Reproduce the records word for word, with nothing left out.

== RECORDS FOR THIS EXERCISE ==

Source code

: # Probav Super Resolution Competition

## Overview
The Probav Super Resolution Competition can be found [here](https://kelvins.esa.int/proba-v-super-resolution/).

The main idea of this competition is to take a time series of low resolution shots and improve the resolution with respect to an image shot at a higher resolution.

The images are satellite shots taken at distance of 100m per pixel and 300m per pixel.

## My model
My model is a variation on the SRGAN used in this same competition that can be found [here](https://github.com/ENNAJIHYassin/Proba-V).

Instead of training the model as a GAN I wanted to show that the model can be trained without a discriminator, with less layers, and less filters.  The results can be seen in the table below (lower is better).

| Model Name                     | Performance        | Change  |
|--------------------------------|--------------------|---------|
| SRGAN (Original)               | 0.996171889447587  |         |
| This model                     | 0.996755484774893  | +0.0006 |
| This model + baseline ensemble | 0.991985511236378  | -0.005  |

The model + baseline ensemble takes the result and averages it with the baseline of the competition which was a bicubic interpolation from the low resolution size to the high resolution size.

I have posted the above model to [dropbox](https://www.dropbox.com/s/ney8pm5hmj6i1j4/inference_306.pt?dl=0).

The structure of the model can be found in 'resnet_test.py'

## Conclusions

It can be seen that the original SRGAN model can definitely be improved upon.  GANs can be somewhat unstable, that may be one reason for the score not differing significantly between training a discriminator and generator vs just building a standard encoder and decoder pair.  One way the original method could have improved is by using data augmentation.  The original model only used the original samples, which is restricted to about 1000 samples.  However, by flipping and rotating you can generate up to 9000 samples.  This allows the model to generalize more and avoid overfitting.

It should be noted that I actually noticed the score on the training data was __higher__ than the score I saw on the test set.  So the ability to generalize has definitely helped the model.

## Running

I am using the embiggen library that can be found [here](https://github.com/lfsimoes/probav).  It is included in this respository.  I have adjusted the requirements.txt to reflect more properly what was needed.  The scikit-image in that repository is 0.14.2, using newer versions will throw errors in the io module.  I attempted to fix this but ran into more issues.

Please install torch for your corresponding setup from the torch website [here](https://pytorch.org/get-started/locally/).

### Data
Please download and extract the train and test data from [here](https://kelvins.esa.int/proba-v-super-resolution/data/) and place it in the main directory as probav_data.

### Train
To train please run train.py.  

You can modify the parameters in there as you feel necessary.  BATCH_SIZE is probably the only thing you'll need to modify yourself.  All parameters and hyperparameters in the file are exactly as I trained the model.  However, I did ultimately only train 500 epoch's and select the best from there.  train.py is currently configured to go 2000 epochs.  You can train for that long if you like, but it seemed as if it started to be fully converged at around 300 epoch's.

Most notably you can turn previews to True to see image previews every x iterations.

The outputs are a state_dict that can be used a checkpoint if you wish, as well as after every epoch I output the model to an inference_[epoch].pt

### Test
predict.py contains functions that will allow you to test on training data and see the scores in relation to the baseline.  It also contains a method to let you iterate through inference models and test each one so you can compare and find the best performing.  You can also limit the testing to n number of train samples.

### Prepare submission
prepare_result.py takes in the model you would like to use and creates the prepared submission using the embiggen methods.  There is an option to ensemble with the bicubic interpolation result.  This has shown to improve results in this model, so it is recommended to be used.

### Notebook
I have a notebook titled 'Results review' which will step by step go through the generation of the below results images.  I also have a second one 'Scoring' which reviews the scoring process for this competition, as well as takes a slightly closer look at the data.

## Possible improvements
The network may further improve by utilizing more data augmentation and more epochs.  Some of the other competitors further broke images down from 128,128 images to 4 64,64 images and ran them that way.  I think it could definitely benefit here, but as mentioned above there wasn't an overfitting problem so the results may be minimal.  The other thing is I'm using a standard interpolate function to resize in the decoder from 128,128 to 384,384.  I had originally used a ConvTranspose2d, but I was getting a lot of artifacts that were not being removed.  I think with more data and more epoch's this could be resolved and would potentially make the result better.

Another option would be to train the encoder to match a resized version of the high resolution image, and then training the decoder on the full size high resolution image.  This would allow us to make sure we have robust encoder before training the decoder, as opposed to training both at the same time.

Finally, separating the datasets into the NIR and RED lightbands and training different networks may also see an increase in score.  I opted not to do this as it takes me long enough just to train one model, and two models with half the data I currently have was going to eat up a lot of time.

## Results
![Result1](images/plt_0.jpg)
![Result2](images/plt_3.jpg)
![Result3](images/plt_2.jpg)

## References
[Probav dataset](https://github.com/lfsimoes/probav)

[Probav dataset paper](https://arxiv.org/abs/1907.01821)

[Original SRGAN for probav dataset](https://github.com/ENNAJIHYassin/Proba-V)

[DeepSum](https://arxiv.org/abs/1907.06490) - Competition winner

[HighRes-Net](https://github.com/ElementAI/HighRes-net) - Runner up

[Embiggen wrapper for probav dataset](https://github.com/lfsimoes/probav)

===

SOLUTION FOR THIS PROBLEM
Source code

: # Probav Super Resolution Competition

## Overview
The Probav Super Resolution Competition can be found [here](https://kelvins.esa.int/proba-v-super-resolution/).

The main idea of this competition is to take a time series of low resolution shots and improve the resolution with respect to an image shot at a higher resolution.

The images are satellite shots taken at distance of 100m per pixel and 300m per pixel.

## My model
My model is a variation on the SRGAN used in this same competition that can be found [here](https://github.com/ENNAJIHYassin/Proba-V).

Instead of training the model as a GAN I wanted to show that the model can be trained without a discriminator, with less layers, and less filters.  The results can be seen in the table below (lower is better).

| Model Name                     | Performance        | Change  |
|--------------------------------|--------------------|---------|
| SRGAN (Original)               | 0.996171889447587  |         |
| This model                     | 0.996755484774893  | +0.0006 |
| This model + baseline ensemble | 0.991985511236378  | -0.005  |

The model + baseline ensemble takes the result and averages it with the baseline of the competition which was a bicubic interpolation from the low resolution size to the high resolution size.

I have posted the above model to [dropbox](https://www.dropbox.com/s/ney8pm5hmj6i1j4/inference_306.pt?dl=0).

The structure of the model can be found in 'resnet_test.py'

## Conclusions

It can be seen that the original SRGAN model can definitely be improved upon.  GANs can be somewhat unstable, that may be one reason for the score not differing significantly between training a discriminator and generator vs just building a standard encoder and decoder pair.  One way the original method could have improved is by using data augmentation.  The original model only used the original samples, which is restricted to about 1000 samples.  However, by flipping and rotating you can generate up to 9000 samples.  This allows the model to generalize more and avoid overfitting.

It should be noted that I actually noticed the score on the training data was __higher__ than the score I saw on the test set.  So the ability to generalize has definitely helped the model.

## Running

I am using the embiggen library that can be found [here](https://github.com/lfsimoes/probav).  It is included in this respository.  I have adjusted the requirements.txt to reflect more properly what was needed.  The scikit-image in that repository is 0.14.2, using newer versions will throw errors in the io module.  I attempted to fix this but ran into more issues.

Please install torch for your corresponding setup from the torch website [here](https://pytorch.org/get-started/locally/).

### Data
Please download and extract the train and test data from [here](https://kelvins.esa.int/proba-v-super-resolution/data/) and place it in the main directory as probav_data.

### Train
To train please run train.py.  

You can modify the parameters in there as you feel necessary.  BATCH_SIZE is probably the only thing you'll need to modify yourself.  All parameters and hyperparameters in the file are exactly as I trained the model.  However, I did ultimately only train 500 epoch's and select the best from there.  train.py is currently configured to go 2000 epochs.  You can train for that long if you like, but it seemed as if it started to be fully converged at around 300 epoch's.

Most notably you can turn previews to True to see image previews every x iterations.

The outputs are a state_dict that can be used a checkpoint if you wish, as well as after every epoch I output the model to an inference_[epoch].pt

### Test
predict.py contains functions that will allow you to test on training data and see the scores in relation to the baseline.  It also contains a method to let you iterate through inference models and test each one so you can compare and find the best performing.  You can also limit the testing to n number of train samples.

### Prepare submission
prepare_result.py takes in the model you would like to use and creates the prepared submission using the embiggen methods.  There is an option to ensemble with the bicubic interpolation result.  This has shown to improve results in this model, so it is recommended to be used.

### Notebook
I have a notebook titled 'Results review' which will step by step go through the generation of the below results images.  I also have a second one 'Scoring' which reviews the scoring process for this competition, as well as takes a slightly closer look at the data.

## Possible improvements
The network may further improve by utilizing more data augmentation and more epochs.  Some of the other competitors further broke images down from 128,128 images to 4 64,64 images and ran them that way.  I think it could definitely benefit here, but as mentioned above there wasn't an overfitting problem so the results may be minimal.  The other thing is I'm using a standard interpolate function to resize in the decoder from 128,128 to 384,384.  I had originally used a ConvTranspose2d, but I was getting a lot of artifacts that were not being removed.  I think with more data and more epoch's this could be resolved and would potentially make the result better.

Another option would be to train the encoder to match a resized version of the high resolution image, and then training the decoder on the full size high resolution image.  This would allow us to make sure we have robust encoder before training the decoder, as opposed to training both at the same time.

Finally, separating the datasets into the NIR and RED lightbands and training different networks may also see an increase in score.  I opted not to do this as it takes me long enough just to train one model, and two models with half the data I currently have was going to eat up a lot of time.

## Results
![Result1](images/plt_0.jpg)
![Result2](images/plt_3.jpg)
![Result3](images/plt_2.jpg)

## References
[Probav dataset](https://github.com/lfsimoes/probav)

[Probav dataset paper](https://arxiv.org/abs/1907.01821)

[Original SRGAN for probav dataset](https://github.com/ENNAJIHYassin/Proba-V)

[DeepSum](https://arxiv.org/abs/1907.06490) - Competition winner

[HighRes-Net](https://github.com/ElementAI/HighRes-net) - Runner up

[Embiggen wrapper for probav dataset](https://github.com/lfsimoes/probav)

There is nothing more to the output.